Thanks for the report Stan. Couple more weeks, and it'll be on. My guess: October 29 and the water temps will be in the low 60s (crossing fingers)


----------



## fishbait (Nov 11, 2005)

Hey Stan, were you on the Thelma Dale? What type of bait did the boat provide to catch sea bass?


----------



## hengstthomas (Mar 11, 2006)

fingersandclaws said:


> Thanks for the report Stan. Couple more weeks, and it'll be on. My guess: October 29 and the water temps will be in the low 60s (crossing fingers)

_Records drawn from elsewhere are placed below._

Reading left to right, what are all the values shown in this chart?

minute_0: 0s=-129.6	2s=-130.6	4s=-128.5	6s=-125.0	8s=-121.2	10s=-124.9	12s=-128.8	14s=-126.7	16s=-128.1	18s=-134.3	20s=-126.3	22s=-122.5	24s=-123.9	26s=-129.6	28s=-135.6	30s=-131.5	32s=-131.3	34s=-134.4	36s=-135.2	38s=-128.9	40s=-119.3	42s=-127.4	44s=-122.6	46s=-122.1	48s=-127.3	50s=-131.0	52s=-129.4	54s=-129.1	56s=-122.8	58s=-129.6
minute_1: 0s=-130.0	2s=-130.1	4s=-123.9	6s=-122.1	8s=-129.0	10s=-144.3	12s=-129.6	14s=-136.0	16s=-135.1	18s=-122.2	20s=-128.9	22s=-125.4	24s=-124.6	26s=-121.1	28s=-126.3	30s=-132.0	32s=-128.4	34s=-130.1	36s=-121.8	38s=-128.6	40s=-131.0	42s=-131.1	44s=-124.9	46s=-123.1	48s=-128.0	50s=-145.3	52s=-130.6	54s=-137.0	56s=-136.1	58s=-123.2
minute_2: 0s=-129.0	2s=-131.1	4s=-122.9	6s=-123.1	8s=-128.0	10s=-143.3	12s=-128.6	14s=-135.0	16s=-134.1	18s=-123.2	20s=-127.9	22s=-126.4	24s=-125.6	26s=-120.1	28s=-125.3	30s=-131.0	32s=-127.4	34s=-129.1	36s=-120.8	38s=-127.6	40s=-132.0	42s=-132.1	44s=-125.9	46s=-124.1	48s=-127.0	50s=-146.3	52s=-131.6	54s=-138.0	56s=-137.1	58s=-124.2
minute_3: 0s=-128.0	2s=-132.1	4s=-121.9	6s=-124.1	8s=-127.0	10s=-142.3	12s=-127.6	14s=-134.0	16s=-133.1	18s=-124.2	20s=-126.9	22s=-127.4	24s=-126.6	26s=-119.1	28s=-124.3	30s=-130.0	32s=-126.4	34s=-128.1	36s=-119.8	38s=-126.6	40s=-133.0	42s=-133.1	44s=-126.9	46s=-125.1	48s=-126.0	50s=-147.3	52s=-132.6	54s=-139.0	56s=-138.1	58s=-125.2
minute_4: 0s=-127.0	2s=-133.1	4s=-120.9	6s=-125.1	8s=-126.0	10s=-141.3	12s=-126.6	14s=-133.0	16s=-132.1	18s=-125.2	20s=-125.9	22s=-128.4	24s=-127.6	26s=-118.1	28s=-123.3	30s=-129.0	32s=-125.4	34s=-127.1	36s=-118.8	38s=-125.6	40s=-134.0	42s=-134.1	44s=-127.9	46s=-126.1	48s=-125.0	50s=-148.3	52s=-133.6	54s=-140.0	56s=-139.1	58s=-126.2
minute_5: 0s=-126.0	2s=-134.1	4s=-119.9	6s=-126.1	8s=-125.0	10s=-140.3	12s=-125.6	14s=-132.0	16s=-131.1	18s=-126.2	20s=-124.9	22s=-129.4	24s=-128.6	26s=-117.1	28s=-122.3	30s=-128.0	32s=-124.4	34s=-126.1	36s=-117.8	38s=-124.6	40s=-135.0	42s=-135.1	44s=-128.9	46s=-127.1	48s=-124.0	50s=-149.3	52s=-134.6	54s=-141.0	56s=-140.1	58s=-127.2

Water temps are still 73/74 degrees ? Do you think it will drop that much in 3 weeks ? 
I dont think it will happen ... Look into mid to late Nov. Last year at this time water temps were in the mid 60's.
Divers recorded water temps at Site 11# yesterday at 73 degrees on top AND on the bottom .


----------



## fingersandclaws (Oct 17, 2005)

I was reading 70 and 71 yesterday on the yak. Hopefully, they will hit 65 by the end of the month . . . you are right though . . . I am being optimistic and hopefully a cold snap will come and hover around that area!!!!


----------



## 30ManStan (May 20, 2006)

fishbait said:


> Hey Stan, were you on the Thelma Dale? What type of bait did the boat provide to catch sea bass?


Yes, Thelma Dale, they typically provide salted clams and squid. Bait shop had sand fleas, one guy had some, they didn't put any keeper bass on the boat either.


----------